The Lightning Strike That Burned Through My Family
My mother’s body, one in a million, became a conduit for lightning, and, three months later, it became a conduit for me.
In ancient traditions of self-analysis like ayurveda and astrology, humans look to their physical makeup and the sky to better understand their personalities and potential. Universal archetypes, developed over thousands of years to express the human condition and passed down through storytelling, are embedded in our consciousness and offer insight, like a mirror we can use to search for our place within the collective. In both traditions I am largely composed of fire. Symbolically, fire represents heat, inspiration, and action, which, along with lightning, have shaped my life like a blessing and a curse.
Encountering rage at home as a child prompts a variety of responses, all disorienting, and each one exposing parts of yourself you didn’t know were there. Though I felt timid and fearful, sometimes detached, at home, I frequently slipped into the only means of response that felt anything like protection: fighting back.
“How does it feel to ruin our lives?” I screamed, more often than I care to admit.
I hurled insults at my mother, desperate to wake her up, deflect her wrath, bring her back from fury. In those moments it only pushed her further away.
As the National Weather Service puts it, “A person struck by lightning becomes part of the main lightning discharge channel.”
The same can be true for children in unhappy situations; they learn to mistake anger for power before they can even walk.

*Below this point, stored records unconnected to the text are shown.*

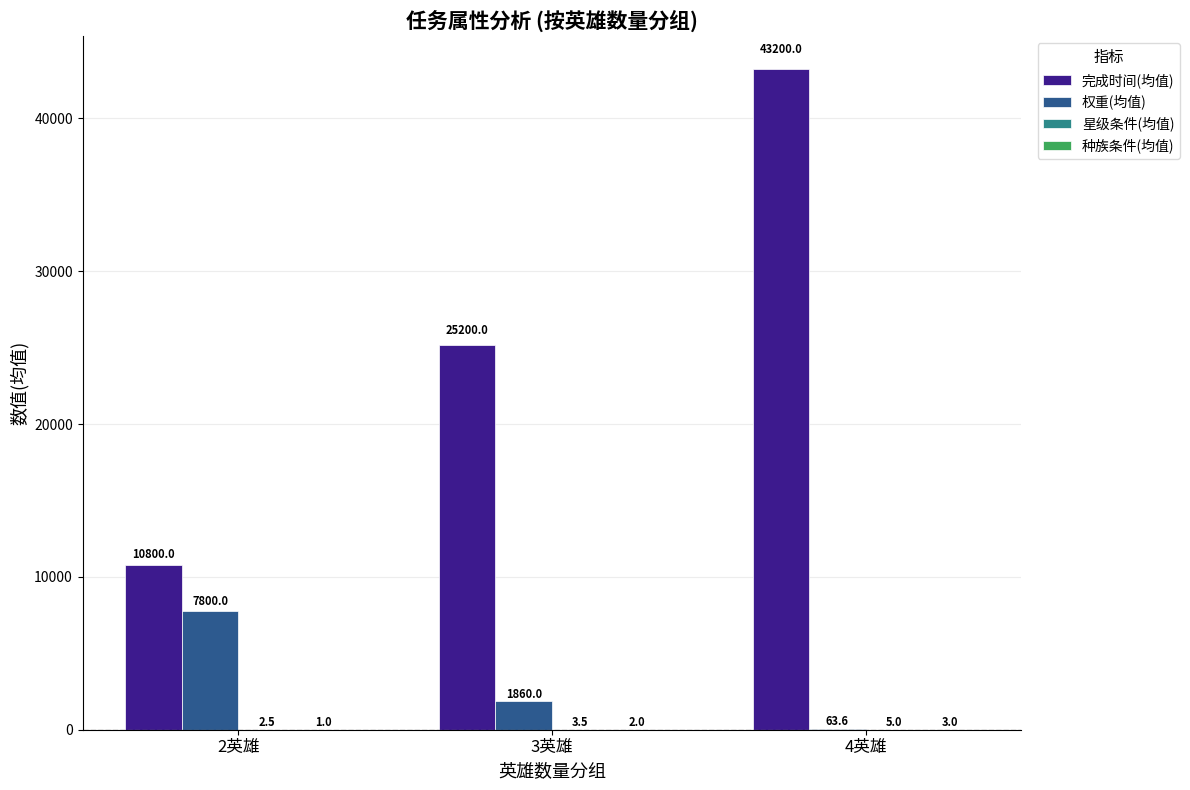

What is the total value across all series at 3英雄?

27065.5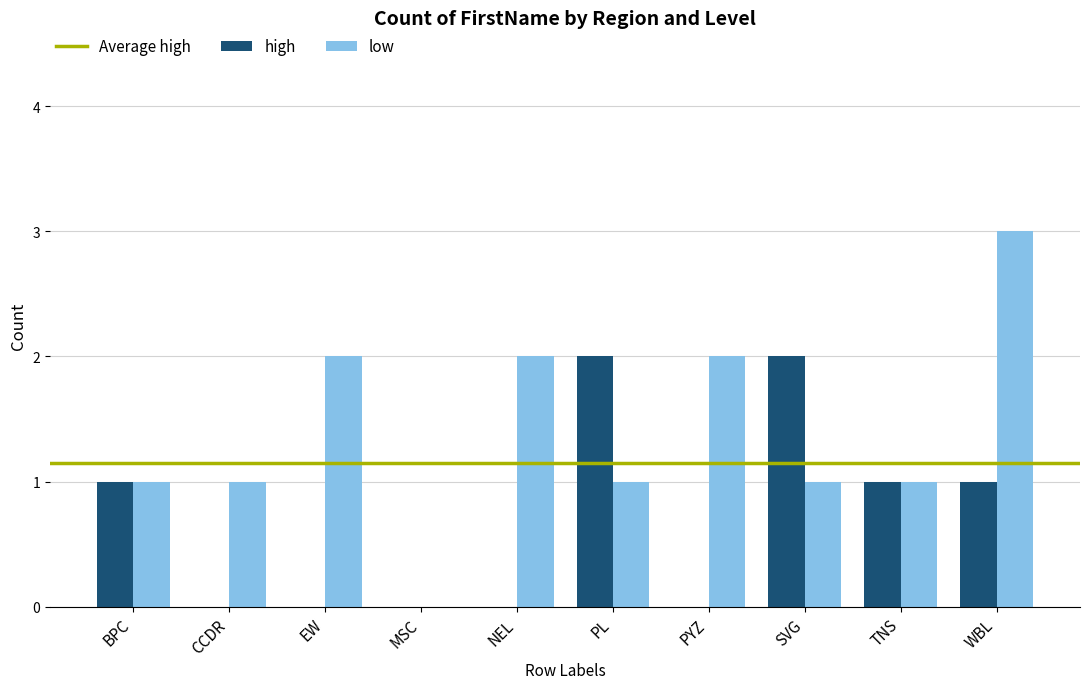

Is it true that low equals 2 at NEL?

True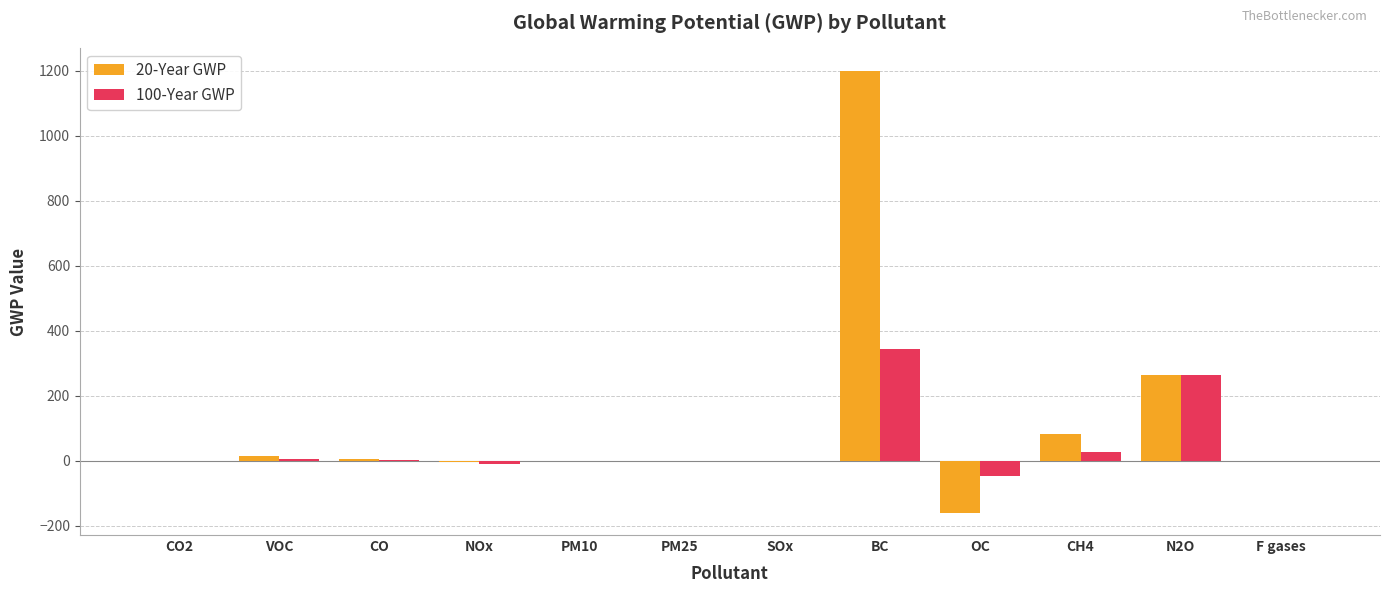

Which series has the largest total across all categories?

20-Year GWP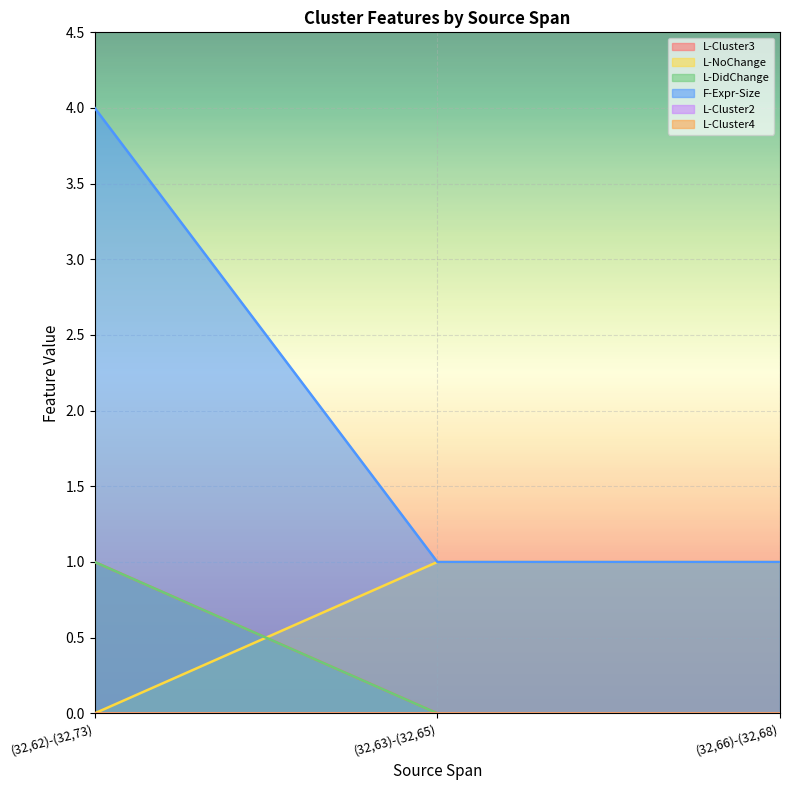

What position from the left is (32,62)-(32,73)?

1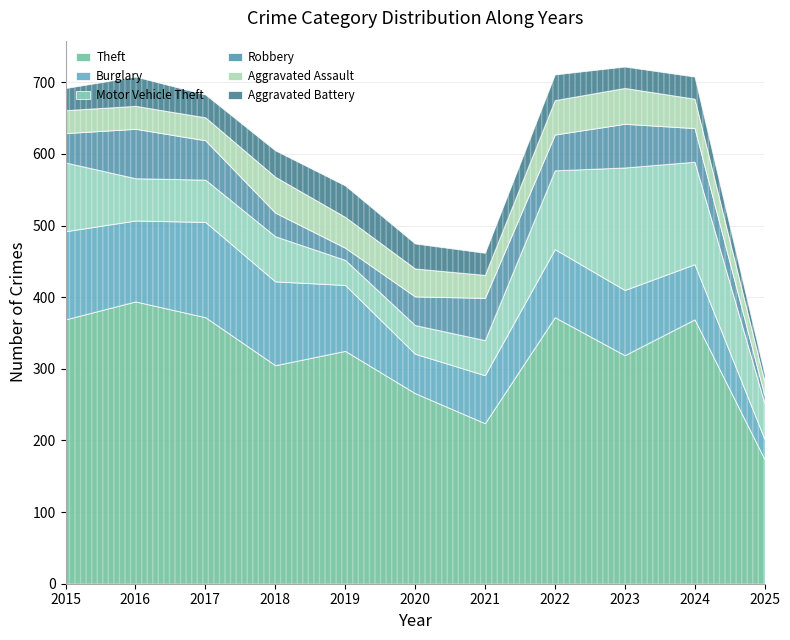

The value of Burglary at 2022 is 95. True or false?

True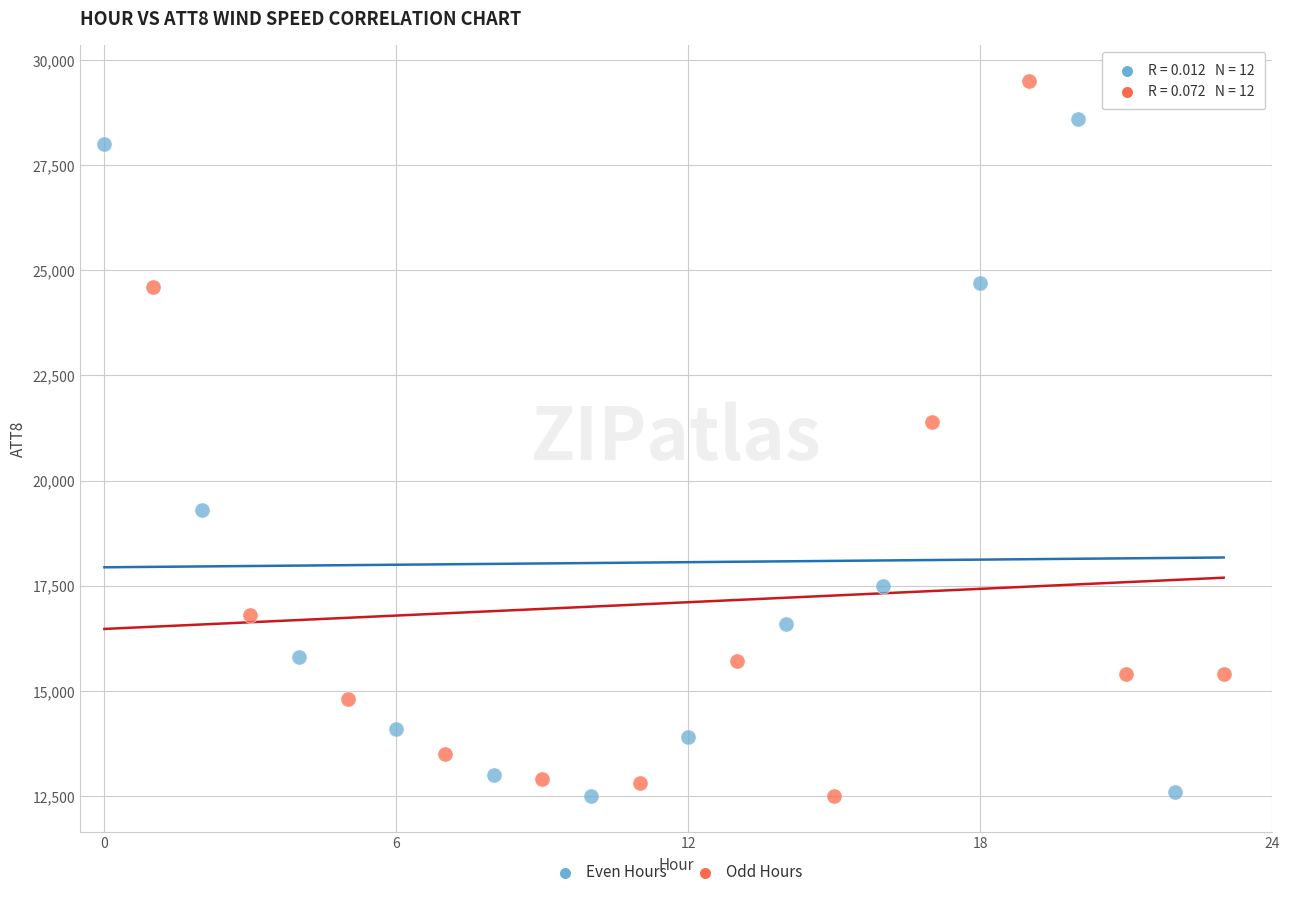

Which series has the widest spread of Y values?

Odd Hours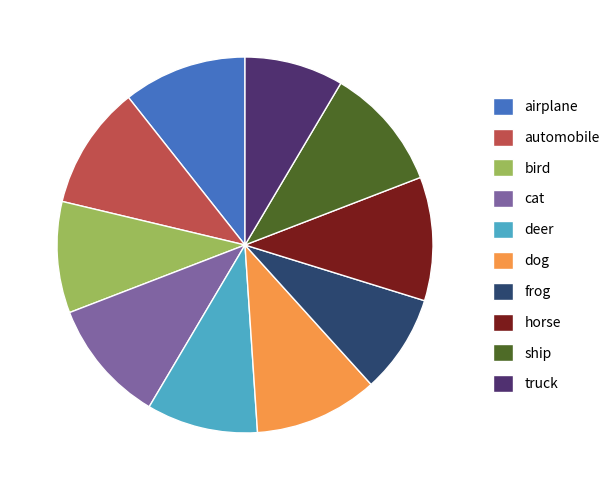

True or false: airplane accounts for 11% of the total.

True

There was a famous ranger who worked at Shenandoah National Park in the mid-twentieth century named Roy Sullivan. According to several reports, Roy survived seven lightning strikes. He lived his life a walking magnet for the sky. Fellow rangers were scared to be near him when it rained, and his iconic park hats were known to spontaneously burst into flame during storms, so he carried a bucket of water everywhere he went. Eventually, Roy took his own life––not by standing outside in a storm, but with a gun. Lightning’s curse had become too much to bear.
Like many of its victims, I survived multiple lightning strikes. My mother’s anger, which may have been caused, at least in part, by her supernatural event, left aftereffects I never would have chosen. I burned hot. I burned out. Sometimes I hurt the people I loved most because I, like my mother, lived in fear. After years of looking within, and following in Roy’s footsteps, I learned to carry a bucket of water around to put my fires out. Today, I can see storms coming and seek shelter before they cause any harm.
My mother’s body, one in a million, became a conduit for lightning, and, three months later, it became a conduit for me. It may take a lifetime, or several, to understand the role lightning played in our lives, but for now I know I was shaped by my father’s choices, my mother’s pain, and my own attempts at being glue. The anger in our household made life hard, but without it––without lightning itself––I would not be here at all.
If the world is as enchanted as I sometimes think it is, maybe lightning is the cause, a kind of electric charge that helps me make meaning from the chaos. Despite its challenges, despite my family’s legacy of depression and anger, these repeated firebolts have given me a new perspective on myself. In nature, lightning destroys. It sets things on fire. But as it ignites, it inspires and creates conditions for new life. In this case, the new life is mine.
By examining these truths, the foundational darknesses of our lives pitted against light, my mother and I have been redeemed. Cleansed by fire and forced to reckon with ourselves. Seeds long dormant, almost lost on the scorched forest floor, have germinated and are beginning to bud. Revitalizing our biological roots, those impossibly tangled but vital, nourishing threads, has prepared us for growth. Everything is possible now: Together, we have chosen a future that is less controlled by storms.